Louisiana’s colleges will move to full virtual after Thanksgiving

Students won’t have option of in-person classes

LSU
LSU Clock Tower (Photo by Julie O'Donoghue)

Most of Louisiana’s colleges and universities will move to full virtual classes and not report to traditional classrooms after the Thanksgiving holidays due to the COVID-19 pandemic, according to Louisiana Commissioner of Higher Education Kim Reed. 

Reed spoke to the Resilient Louisiana Commission meeting Friday. The commission, which Gov. John Bel Edwards established to determine ways the state can better protect itself against disruptions such as public health emergencies and natural disasters, spent most of the meeting discussing the COVID-19 pandemic’s impact on education.

Many universities had  planned to move to a virtual-only schedule for months, as a precaution against COVID-19 and flu cases spiking when the weather got colder and people started traveling for the holidays. 

“What you’ll see in the next week that is different for us in higher education is most of our institutions, public and private, will move online after Thanksgiving, and our students will not report back to campus after the Thanksgiving holidays,” Reed said. “They’ll complete their studies online — 100 percent online.”

The current fall semester has seen a roughly equal one-third spread of enrollment across traditional, virtual and hybrid classes. In 2019, about 80 percent of students were enrolled in traditional in-person classes while 18 percent were virtual and 2 percent were hybrid.

Also in the spring, some colleges and universities, including LSU and Southern University, will have a condensed schedule with fewer days off for spring break, Mardi Gras and other holidays.

Louisiana’s higher education system is working to bring more COVID-19 testing, contact tracing and research to campuses. College campuses have seen about 5,700 confirmed cases this semester, Reed said. Four-year universities in the state have had mostly stable enrollment this year, but the same cannot be said for community colleges.

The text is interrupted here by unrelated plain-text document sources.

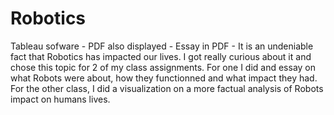 # Robotics
Tableau sofware - PDF also displayed - Essay in PDF - 
It is an undeniable fact that Robotics has impacted our lives. I got really curious about it and chose this topic for 2 of my class assignments. For one I did and essay on what Robots were about, how they functionned and what impact they had. For the other class, I did a visualization on a more factual analysis of Robots impact on humans lives. 

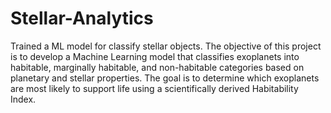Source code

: # Stellar-Analytics
Trained a ML model for classify stellar objects.
The objective of this project is to develop a Machine Learning model 
that classifies exoplanets into habitable, marginally habitable, and 
non-habitable categories based on planetary and stellar properties. 
The goal is to determine which exoplanets are most likely to support 
life using a scientifically derived Habitability Index.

“The major hit has been to our community colleges,” Dr. Kim Reed

Reed did not provide figures specific to Louisiana, but enrollment has declined nationally by about 10 percent, according to the National Student Clearinghouse Research Center, which attributed the decline largely to the pandemic.

In recent weeks, Louisiana has seen an increase in coronavirus numbers across the board, including case count, hospitalizations, deaths and percent positivity rates. Total cases reached more than 216,000 Friday with daily case counts above 2,000.